*** Opening of Text block ***
According to a new analysis from Wood Mackenzie, wind turbine prices are expected to increase by up to 10% over the next 12 to 18 months due to increases in commodity prices, logistics costs and coronavirus-related challenges.
As noted in a recent Wood Mackenzie report, a rise in steel, copper, aluminium and fiber prices, coupled with a four-fold increase in logistics costs, have increased turbine prices over the last six months. Wood Mackenzie expects this trend to continue for the next four to five quarters.
“Turbine OEMs and component suppliers face a double whammy of cost increases and demand softening over the coming two years due to the U.S. PTC and China feed-in-tariff (FiT) phase-outs,” explains Shashi Barla, Wood Mackenzie principal analyst. “Despite this rise in costs, we expect turbine prices to return to normal levels by the end of 2022.”
With the U.S.-China trade war not showing any signs of improving, turbine OEMs are facing further cost pressures. This has forced the likes of Vestas, Siemens Gamesa and Nordex to explore alternative supply hubs, such as India.
“The ‘India for India’ and ‘India for Global’ supply chain strategies are encouraging leading turbine component suppliers to follow their turbine OEM customers into the Asia-Pacific nation,” Barla adds.
“As expected, demand increases in India have failed to materialize, therefore allowing OEMs and suppliers to leverage excess production capacity to serve export markets cost-effectively. As OEMs continue to manufacture the latest generation turbines in India, component suppliers are expanding within the market to produce components closer to their clients’ nacelle factories.”
*** Close of Text block ***
Prompt 1:
Can you sum up the article on wind turbine prices in two sentences?
Prompt 2:
How would you render this sentence from the article on wind turbine prices in Spanish: "With the U.S.-China trade war not showing any signs of improving, turbine OEMs are facing further cost pressures."
Prompt 3:
Could you resume the article on wind turbine prices after its last sentence?
These lines have nothing to do with it.
*** Opening of Records shown ***
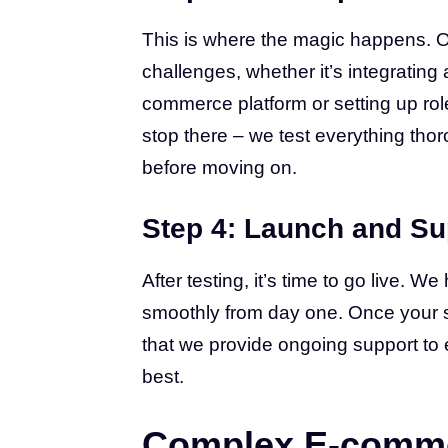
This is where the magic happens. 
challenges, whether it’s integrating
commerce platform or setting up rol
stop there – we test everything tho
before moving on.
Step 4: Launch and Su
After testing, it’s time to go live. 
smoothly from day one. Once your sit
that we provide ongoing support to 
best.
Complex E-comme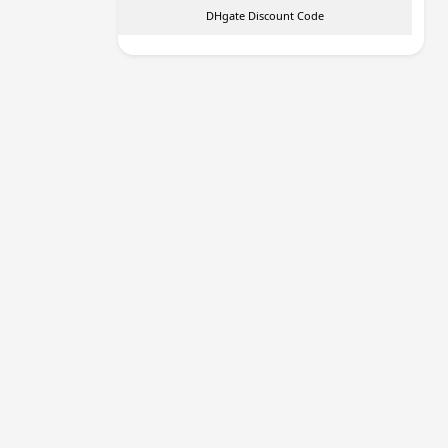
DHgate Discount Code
*** Close of Records shown ***
Answer space 1:
Wood Mackenzie expects wind turbine prices to rise by up to 10% over the next 12 to 18 months because of higher commodity prices, logistics costs and coronavirus-related challenges, though it expects prices to return to normal levels by the end of 2022. Facing further cost pressures from the U.S.-China trade war, OEMs such as Vestas, Siemens Gamesa and Nordex are exploring India as an alternative supply hub, where excess production capacity lets OEMs and suppliers serve export markets cost-effectively.

Answer space 2:
Como la guerra comercial entre EE. UU. y China no muestra ninguna señal de mejorar, los OEM de turbinas enfrentan mayores presiones de costos.

Answer space 3:
According to Wood Mackenzie, as market conditions continue to evolve, OEMs and turbine suppliers must adopt next-generation technologies and materials because supply chain bottle necks for important materials will emerge over the next four to five years.
“If the capacity of critical capital components and raw materials does not expand over the next two years, the wind turbine industry will encounter supply constraints that could pose issues for country-level decarbonization targets,” Barla says.
“Offshore nacelle capacity, carbon fibers, pultrusions, permanent magnet generators, large-diameter main shaft bearings, gearbox bearings, semi-conductors, and specialized castings are at risk of future shortages.”
Wind power is facing the same headwinds of rapid inflation, increased threat of federal regulatory increase as every other industry. Commodity and transportation prices that go into any large industrial product are very hard hit as demand, bad federal resource policy and disrupted supply chains are now widespread in the United States.
Does this mean that wind is going to give up a quarter of the drop that occurred in 2017 (40%) or something else?